It was only after ten. Even so, once downstairs she cleaned up her spilled drink and went to bed. She wanted to be upstairs.

Let his dreams be good. All our dreams.

 

Neither Petey nor Barbara woke up again that night.

From inside the closet, the sounds were muffled, as though taking place very far away. Remotely, as Barbara was dreaming about Dennis, and the hiding of things in desk drawers that could not be opened, the strains of red rover penetrated only once, to be quickly lost in the dream sound of a computer’s hum as she checked e-mails that she could not read, and her pace quickened because
Dennis is at the door! Dennis is at the door!
In the closet the game changed to a slow and eternal game of tag. Petey did not hear the cries,
You’re it!
Because he too was far away, in a playground, surrounded.

Dreams covered the sleepy sounds of endless summer and the warm breeze was silent. If either of them noticed the sweet scent of tall grass, or felt the soft brush of dandelion fur under chins, it went unheeded in the upstairs of the house on Belisle. In places distant the sun shone at midday forever.

Petey, more sensitive perhaps to the underscore of summer places, stirred first around three
A
.
M
. He shifted in his bed as, in his own dreams, the children on the playground scattered at the footfalls of a faceless principal in farmer’s clothes. Behind the closet door, clouds gathered, the sun disappearing behind shadows. The sounds of play stopped. For a long time there was nothing, the sound that darkness makes.

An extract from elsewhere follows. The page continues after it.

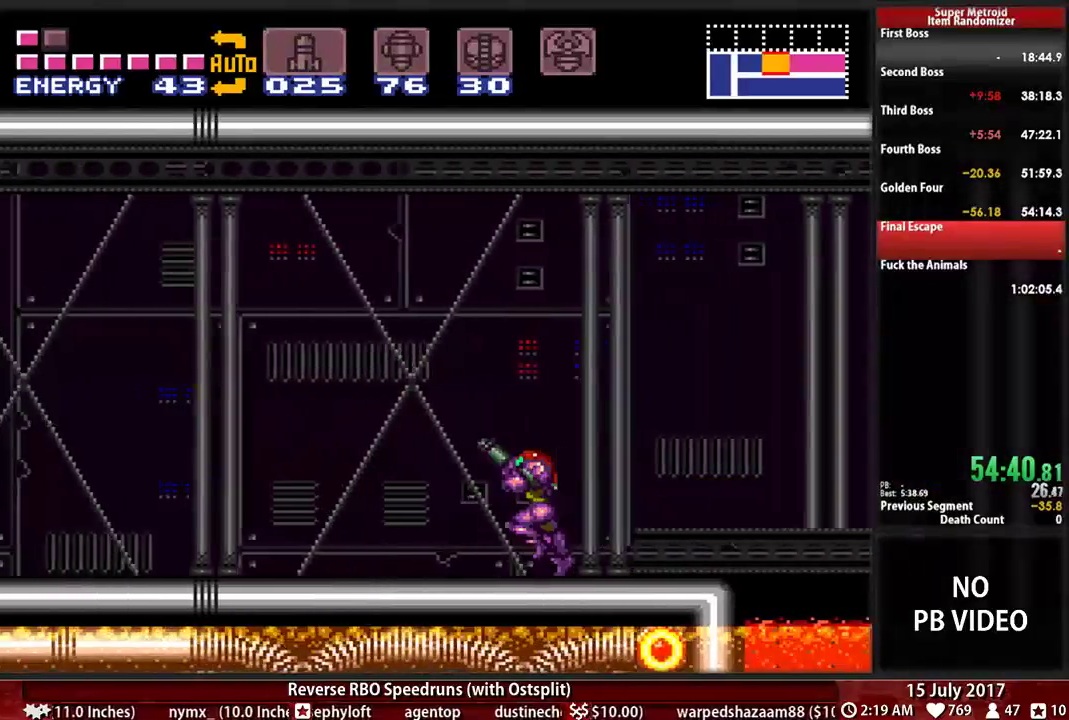
{"buttons": ["A", "DPAD_LEFT"], "events": [[293, "X", "down"], [328, "A", "down"], [362, "B", "up"], [397, "R1", "up"], [397, "X", "up"]]}
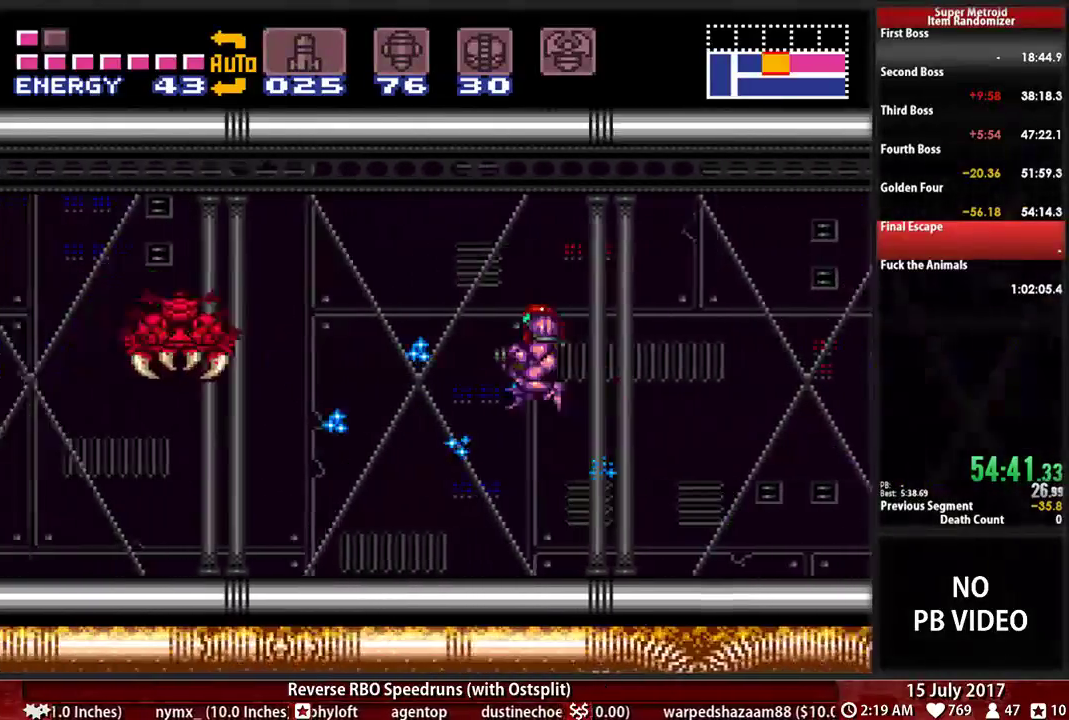
{"buttons": ["DPAD_LEFT"], "events": [[103, "A", "up"], [190, "Y", "down"], [276, "Y", "up"], [345, "X", "down"], [483, "X", "up"]]}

Then, awful sounds under thunder.

Two

Barbara got off her knees in the front hall with a groan, and surveyed her work. The floor was so bright and shiny, and more so now, after a good going-over with oil soap and a cloth. It had taken two hours, but the end result was gorgeous. The floor looked brand new, which, of course, it was. It was perfect now. And for a moment, there was slight panic inside her.

What now?
There had been no plan for the rest of the morning. She had simply seen the small smudge at the doorway and decided to wash the hall floor. For two hours her mind had been deliciously blank in the repetitive motions and productive labor of housework, and now she was done. Little notions threatened.

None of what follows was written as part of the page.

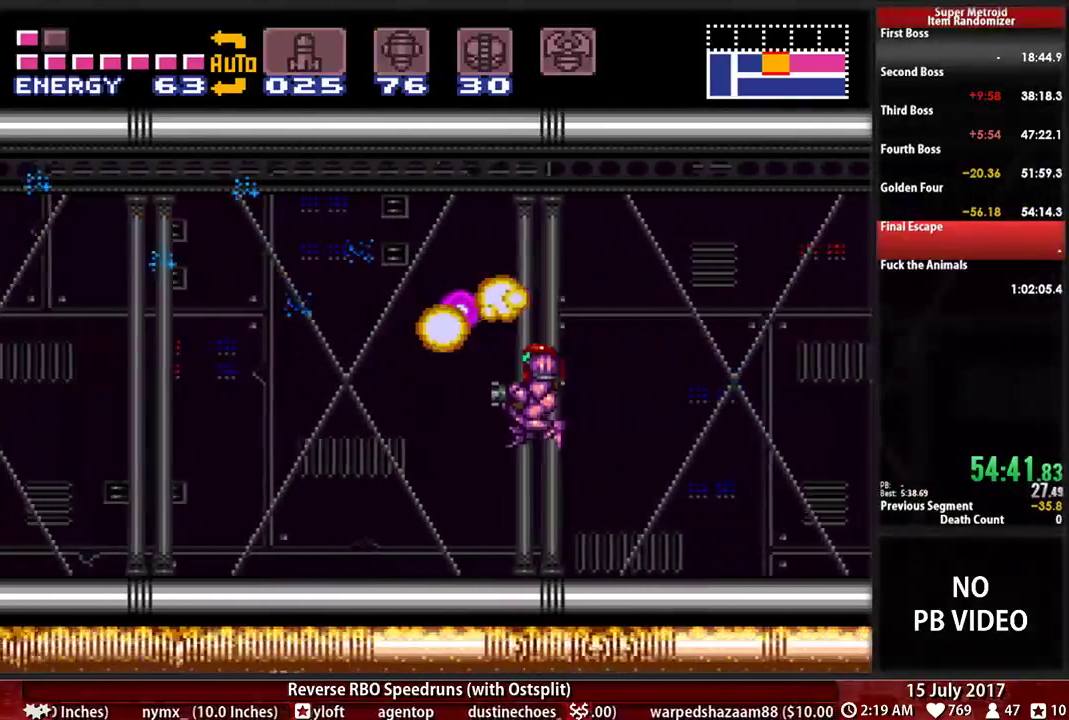
{"buttons": ["B", "DPAD_LEFT"], "events": [[52, "B", "down"], [155, "X", "down"], [310, "X", "up"]]}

Quickly, a list began forming in her head. There was plenty to do. The problem was that most of what had to be done were monstrous, horribly difficult things, enormous life choices that had to be made. Get a job, get a life, get over Dennis, stop thinking about the whore, don’t call your mother, the world is not looking at you, plan for your retirement, figure out a budget, put Petey on a diet, make some friends—

It engulfed her. She decided, languidly almost, to wash the walls in the kitchen. She could use the oil soap. She thought it was okay to use on paint. She would read the label.

She got up with another groan
(oh god lose ten pounds)
and with mincing, careful steps over her perfect floor—thank god something can still work for me—she picked up the bottle of oil soap from the living room floor
(I could do that next, big job,
she thought delightedly) and read the back.

She read until she found what she was looking for,
painted surfaces and washable wallpaper.
She twisted off the cap and took a sniff, closing her eyes and enjoying the soapy, clean smell of it—unnecessary, given that the whole hall, and probably most of the house, smelled of it. She’d been needing a lot of busy work.

It smells good. Some things are still good,
she thought, and raised her eyes to see a little girl standing in the dining room. They stared at each other for a moment, just a moment, and then the little girl smiled broadly, revealing tiny, even white teeth.

It was impossible not to, and Barbara smiled back. “Hello,” she said kindly, not sure what else to say. She flicked her eyes behind the girl looking for a mother, the buttercup delivery of the previous week coming to mind.

“Hi,” the little girl said shyly. She shrugged her shoulders coyly and might have batted her eyes.

Barbara was charmed. She walked over and knelt close in front of the child. “And what’s your name?”

The little girl blushed. “Mariette,” she said.

“I’m Barbara. Does your mother know you’re here?” she asked, and looked again toward the back door, wondering if a mother was indeed either waiting at the door, or looking for her daughter.

“My mother’s dead,” the child said plainly.

Barbara was flustered, her face reddening. “Oh dear, I’m so sorry to hear that—” and all the emotion of her morning climbed into her throat and hit her hard. She blinked away the too-familiar sting and stood up.

“Well, someone must be looking for you, dear,” she said. “Do you live close by?” And she took a good look down at the little girl.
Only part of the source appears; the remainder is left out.